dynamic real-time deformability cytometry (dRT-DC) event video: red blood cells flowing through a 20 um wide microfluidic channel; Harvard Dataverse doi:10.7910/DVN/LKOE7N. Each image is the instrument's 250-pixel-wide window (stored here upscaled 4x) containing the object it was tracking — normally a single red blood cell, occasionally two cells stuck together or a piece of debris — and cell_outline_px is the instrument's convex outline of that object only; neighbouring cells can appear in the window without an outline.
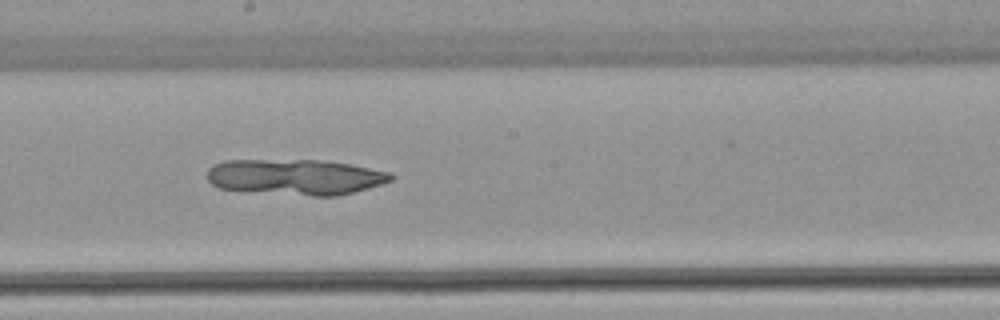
{"species": "common noctule bat (a hibernating species)", "species_latin": "Nyctalus noctula", "temperature_condition": "warm", "stored_images_in_passage": 51, "camera_frame_rate_fps": 3000, "um_per_image_px": 0.085, "animal": {"sex": "female", "body_mass_g": 22.7, "forearm_length_mm": 54.2}, "frame": {"image": 1, "passage_image": 28, "time_ms": 9.0, "image_size_px": [1000, 320], "cell_outline_px": [[396, 176], [392, 180], [380, 184], [352, 192], [336, 196], [312, 196], [220, 188], [212, 184], [208, 180], [208, 168], [212, 164], [224, 160], [316, 160], [348, 164], [392, 172]], "centroid_in_image_um": [25.11, 15.03], "position_along_channel_um": 223.1, "area_um2": 37.92}}
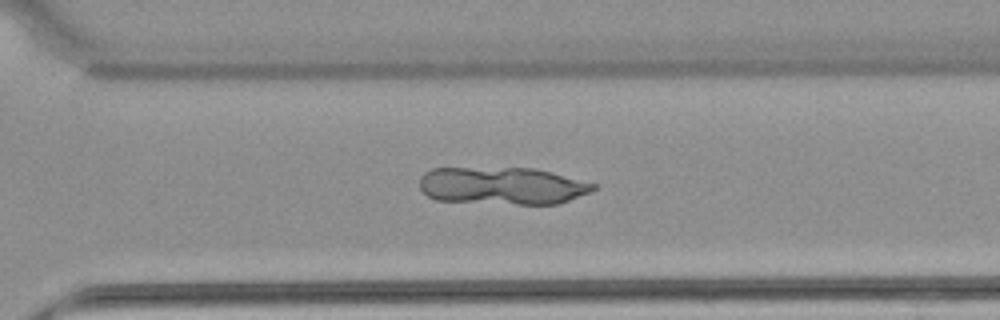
{"frame": {"image": 2, "passage_image": 36, "time_ms": 11.667, "image_size_px": [1000, 320], "cell_outline_px": [[596, 188], [592, 192], [556, 204], [516, 204], [436, 200], [428, 196], [420, 188], [420, 176], [424, 172], [432, 168], [536, 168], [552, 172], [596, 184]], "centroid_in_image_um": [42.69, 15.79], "position_along_channel_um": 327.9, "area_um2": 37.92}}
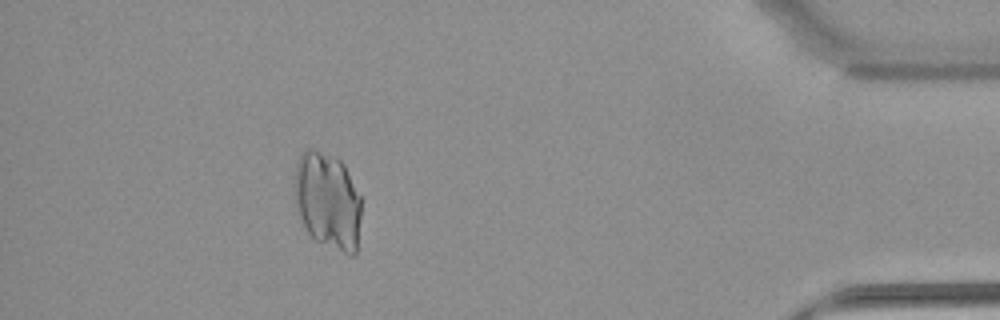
{"frame": {"image": 3, "passage_image": 46, "time_ms": 15.0, "image_size_px": [1000, 320], "cell_outline_px": [[360, 216], [356, 256], [348, 256], [316, 240], [308, 232], [300, 220], [296, 208], [296, 164], [300, 152], [308, 148], [312, 148], [340, 160], [344, 164], [360, 196]], "centroid_in_image_um": [27.86, 17.09], "position_along_channel_um": 407.3, "area_um2": 37.69}}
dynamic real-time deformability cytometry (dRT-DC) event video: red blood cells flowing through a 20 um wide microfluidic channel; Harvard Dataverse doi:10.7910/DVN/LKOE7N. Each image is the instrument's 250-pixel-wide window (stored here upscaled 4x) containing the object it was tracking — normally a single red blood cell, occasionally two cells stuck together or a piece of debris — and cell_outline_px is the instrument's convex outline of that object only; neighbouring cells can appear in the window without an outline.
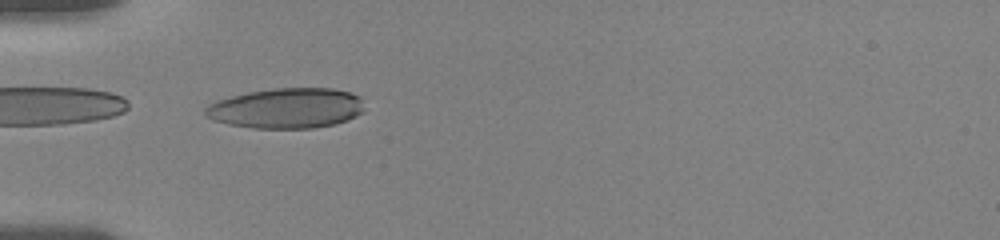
{"species": "human", "species_latin": "Homo sapiens", "temperature_condition": "room temperature", "stored_images_in_passage": 39, "camera_frame_rate_fps": 3000, "um_per_image_px": 0.085, "donor": {"sex": "female"}, "frame": {"image": 1, "passage_image": 1, "time_ms": 0.0, "image_size_px": [1000, 240], "cell_outline_px": [[364, 112], [348, 120], [336, 124], [312, 128], [252, 128], [228, 124], [212, 120], [204, 116], [204, 108], [208, 104], [216, 100], [248, 92], [276, 88], [332, 88], [348, 92], [360, 96], [364, 108]], "centroid_in_image_um": [24.34, 9.2], "position_along_channel_um": 60.7, "area_um2": 37.63}}
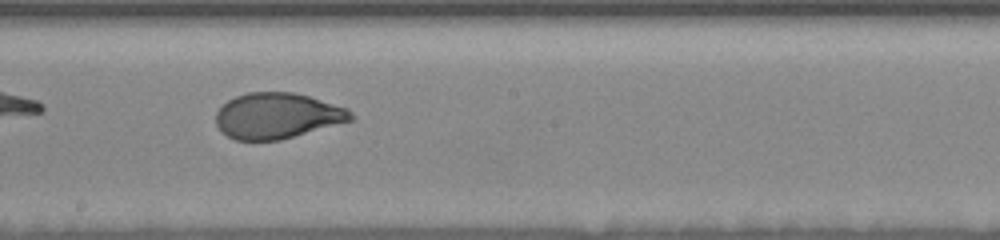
{"frame": {"image": 2, "passage_image": 15, "time_ms": 4.667, "image_size_px": [1000, 240], "cell_outline_px": [[356, 116], [352, 120], [280, 140], [236, 140], [220, 132], [216, 124], [216, 112], [228, 100], [236, 96], [248, 92], [292, 92], [308, 96], [348, 108]], "centroid_in_image_um": [23.56, 9.84], "position_along_channel_um": 224.6, "area_um2": 35.89}}
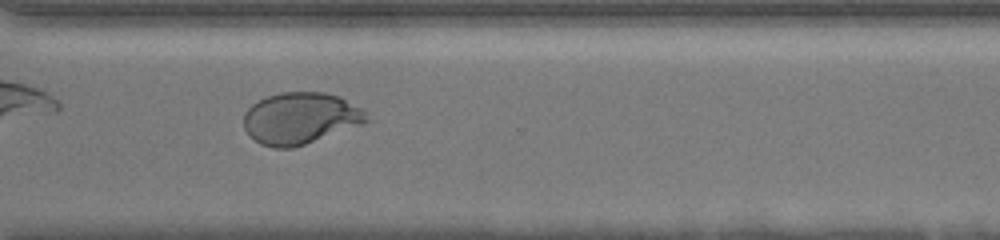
{"frame": {"image": 3, "passage_image": 25, "time_ms": 8.0, "image_size_px": [1000, 240], "cell_outline_px": [[368, 120], [364, 124], [292, 148], [276, 148], [260, 144], [244, 128], [244, 112], [252, 104], [268, 96], [280, 92], [324, 92], [340, 96], [364, 108], [368, 112]], "centroid_in_image_um": [25.58, 10.04], "position_along_channel_um": 345.0, "area_um2": 37.05}, "authors_computed_cell_mechanics": {"area_um2": 36.9342, "velocity_mm_per_s": 3.6203, "shape_relaxation_time_tau1_ms": 4.0852, "shape_relaxation_time_tau2_ms": null, "deformation_change_tau1": 0.2003, "deformation_change_tau2": null}}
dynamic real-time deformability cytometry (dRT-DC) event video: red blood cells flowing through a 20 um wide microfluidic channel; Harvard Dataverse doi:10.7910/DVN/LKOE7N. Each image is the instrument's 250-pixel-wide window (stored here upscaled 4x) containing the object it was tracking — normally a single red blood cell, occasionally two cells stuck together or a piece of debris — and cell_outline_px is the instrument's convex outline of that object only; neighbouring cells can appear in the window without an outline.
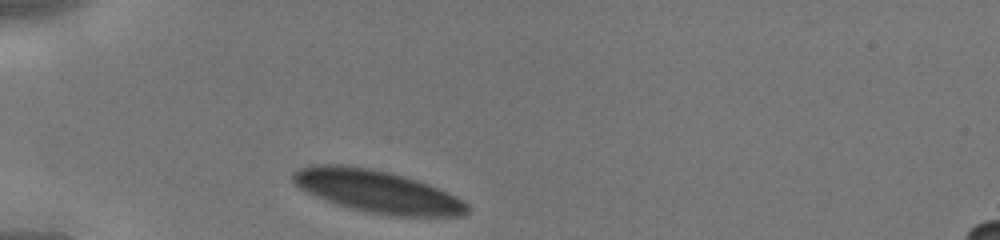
{"species": "human", "species_latin": "Homo sapiens", "temperature_condition": "cold", "stored_images_in_passage": 26, "camera_frame_rate_fps": 3000, "um_per_image_px": 0.085, "donor": {"sex": "male"}, "frame": {"image": 1, "passage_image": 1, "time_ms": 0.0, "image_size_px": [1000, 240], "cell_outline_px": [[468, 212], [460, 216], [388, 216], [348, 208], [332, 204], [300, 188], [292, 180], [292, 172], [308, 164], [340, 164], [368, 168], [388, 172], [404, 176], [428, 184], [448, 192], [464, 200], [468, 204]], "centroid_in_image_um": [32.04, 16.27], "position_along_channel_um": 53.0, "area_um2": 43.29}}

# [Your goal]
The records above need to be restated word for word, with the pictures left out.

# [Solution for this problem]
dynamic real-time deformability cytometry (dRT-DC) event video: red blood cells flowing through a 20 um wide microfluidic channel; Harvard Dataverse doi:10.7910/DVN/LKOE7N. Each image is the instrument's 250-pixel-wide window (stored here upscaled 4x) containing the object it was tracking — normally a single red blood cell, occasionally two cells stuck together or a piece of debris — and cell_outline_px is the instrument's convex outline of that object only; neighbouring cells can appear in the window without an outline.
{"species": "common noctule bat (a hibernating species)", "species_latin": "Nyctalus noctula", "temperature_condition": "warm", "stored_images_in_passage": 51, "camera_frame_rate_fps": 3000, "um_per_image_px": 0.085, "animal": {"sex": "female", "body_mass_g": 22.7, "forearm_length_mm": 54.2}, "frame": {"image": 1, "passage_image": 28, "time_ms": 9.0, "image_size_px": [1000, 320], "cell_outline_px": [[396, 176], [392, 180], [380, 184], [352, 192], [336, 196], [312, 196], [220, 188], [212, 184], [208, 180], [208, 168], [212, 164], [224, 160], [316, 160], [348, 164], [392, 172]], "centroid_in_image_um": [25.11, 15.03], "position_along_channel_um": 223.1, "area_um2": 37.92}}
{"frame": {"image": 2, "passage_image": 36, "time_ms": 11.667, "image_size_px": [1000, 320], "cell_outline_px": [[596, 188], [592, 192], [556, 204], [516, 204], [436, 200], [428, 196], [420, 188], [420, 176], [424, 172], [432, 168], [536, 168], [552, 172], [596, 184]], "centroid_in_image_um": [42.69, 15.79], "position_along_channel_um": 327.9, "area_um2": 37.92}}
{"frame": {"image": 3, "passage_image": 46, "time_ms": 15.0, "image_size_px": [1000, 320], "cell_outline_px": [[360, 216], [356, 256], [348, 256], [316, 240], [308, 232], [300, 220], [296, 208], [296, 164], [300, 152], [308, 148], [312, 148], [340, 160], [344, 164], [360, 196]], "centroid_in_image_um": [27.86, 17.09], "position_along_channel_um": 407.3, "area_um2": 37.69}}
dynamic real-time deformability cytometry (dRT-DC) event video: red blood cells flowing through a 20 um wide microfluidic channel; Harvard Dataverse doi:10.7910/DVN/LKOE7N. Each image is the instrument's 250-pixel-wide window (stored here upscaled 4x) containing the object it was tracking — normally a single red blood cell, occasionally two cells stuck together or a piece of debris — and cell_outline_px is the instrument's convex outline of that object only; neighbouring cells can appear in the window without an outline.
{"species": "human", "species_latin": "Homo sapiens", "temperature_condition": "room temperature", "stored_images_in_passage": 39, "camera_frame_rate_fps": 3000, "um_per_image_px": 0.085, "donor": {"sex": "female"}, "frame": {"image": 1, "passage_image": 1, "time_ms": 0.0, "image_size_px": [1000, 240], "cell_outline_px": [[364, 112], [348, 120], [336, 124], [312, 128], [252, 128], [228, 124], [212, 120], [204, 116], [204, 108], [208, 104], [216, 100], [248, 92], [276, 88], [332, 88], [348, 92], [360, 96], [364, 108]], "centroid_in_image_um": [24.34, 9.2], "position_along_channel_um": 60.7, "area_um2": 37.63}}
{"frame": {"image": 2, "passage_image": 15, "time_ms": 4.667, "image_size_px": [1000, 240], "cell_outline_px": [[356, 116], [352, 120], [280, 140], [236, 140], [220, 132], [216, 124], [216, 112], [228, 100], [236, 96], [248, 92], [292, 92], [308, 96], [348, 108]], "centroid_in_image_um": [23.56, 9.84], "position_along_channel_um": 224.6, "area_um2": 35.89}}
{"frame": {"image": 3, "passage_image": 25, "time_ms": 8.0, "image_size_px": [1000, 240], "cell_outline_px": [[368, 120], [364, 124], [292, 148], [276, 148], [260, 144], [244, 128], [244, 112], [252, 104], [268, 96], [280, 92], [324, 92], [340, 96], [364, 108], [368, 112]], "centroid_in_image_um": [25.58, 10.04], "position_along_channel_um": 345.0, "area_um2": 37.05}, "authors_computed_cell_mechanics": {"area_um2": 36.9342, "velocity_mm_per_s": 3.6203, "shape_relaxation_time_tau1_ms": 4.0852, "shape_relaxation_time_tau2_ms": null, "deformation_change_tau1": 0.2003, "deformation_change_tau2": null}}
dynamic real-time deformability cytometry (dRT-DC) event video: red blood cells flowing through a 20 um wide microfluidic channel; Harvard Dataverse doi:10.7910/DVN/LKOE7N. Each image is the instrument's 250-pixel-wide window (stored here upscaled 4x) containing the object it was tracking — normally a single red blood cell, occasionally two cells stuck together or a piece of debris — and cell_outline_px is the instrument's convex outline of that object only; neighbouring cells can appear in the window without an outline.
{"species": "human", "species_latin": "Homo sapiens", "temperature_condition": "cold", "stored_images_in_passage": 26, "camera_frame_rate_fps": 3000, "um_per_image_px": 0.085, "donor": {"sex": "male"}, "frame": {"image": 1, "passage_image": 1, "time_ms": 0.0, "image_size_px": [1000, 240], "cell_outline_px": [[468, 212], [460, 216], [388, 216], [348, 208], [332, 204], [300, 188], [292, 180], [292, 172], [308, 164], [340, 164], [368, 168], [388, 172], [404, 176], [428, 184], [448, 192], [464, 200], [468, 204]], "centroid_in_image_um": [32.04, 16.27], "position_along_channel_um": 53.0, "area_um2": 43.29}}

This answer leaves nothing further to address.